A Logic Named Joe

A Logic Named Joe

I love reading and writing short stories. A few years ago I came up with the idea of writing a nonfiction article on the five most influential pre-1950 computers in science fiction. In researching that list of potential computers, I read a number of books and short stories.

E.M. Forster’s “The Machine Stops” topped off the list. It left me speechless and amazed. I wrote a review of that story. You can find it HERE. A second short story on the list was Misfit by Robert A. Heinlein. You can find my review of it HERE. The third computer I found was “The Engine.” The Engine is a fictional device described in Gulliver’s Travels by Jonathan Swift in 1726. You can find it HERE. The fourth is The World of Null-A, sometimes written The World of Ā, is a 1948 science fiction novel by A. E. van Vogt.  You can find it HERE.

“A Logic Named Joe” is a science fiction short story by Murray Leinster that was first published in the March 1946 issue of Astounding Science Fiction. The story actually appeared under Leinster’s real name, Will F. Jenkins, since that issue of Astounding also included a story under the Leinster pseudonym called “Adapter”.

The story is particularly noteworthy as a prediction of massively networked personal computers and their drawbacks, written at a time when computing was in its infancy.

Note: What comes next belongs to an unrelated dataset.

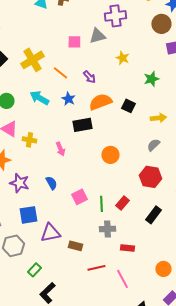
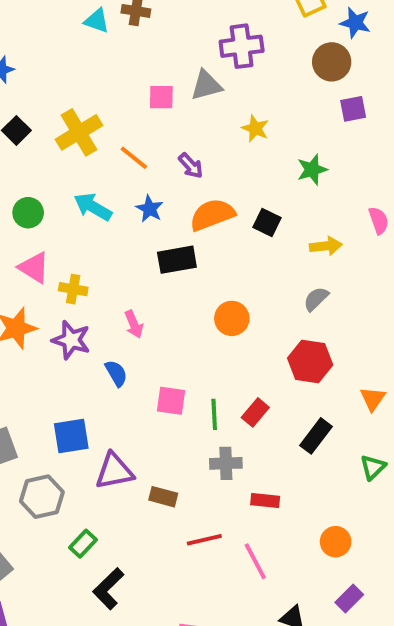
pink arrow: (60, 149) -> (134, 324), moved
purple star: (19, 183) -> (71, 340), moved
pink square: (79, 197) -> (171, 401), turned 35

The story’s narrator is a “logic” (much like a computer) repairman nicknamed Ducky. In the story, a logic that he names Joe develops some degree of sapience and ambition. Joe proceeds to switch around a few relays in “the tank” (one of a distributed set of central information repositories), and cross-correlate all information ever assembled – yielding highly unexpected results. It then proceeds to freely give all of those results to everyone on demand (and simultaneously disabling all the content-filtering protocols). Logics begin offering up unexpected help to everyone that includes designing custom chemicals that reduce inebriation, giving sex advice to small children, and plotting the perfect murder. Eventually Ducky “saves the civilization” by locating and turning off the only logic capable of doing this.

“A Logic Named Joe” has appeared in the collections Sidewise in Time (Shasta, 1950), The Best of Murray Leinster (Del Rey, 1978), First Contacts (NESFA, 1998), and A Logic Named Joe (Baen, 2005), and was also included in the Machines That Think compilation, with notes by Isaac Asimov, published 1984 Holt, Rinehart, and Winston.

A Logic Named Joe was also published in The Great Science Fiction Stories, Volume 8, 1946 Edited by Isaac Asimov and Martin H. Greenburg, DAW Books, November 1982 ISBN 0-87997-780-9.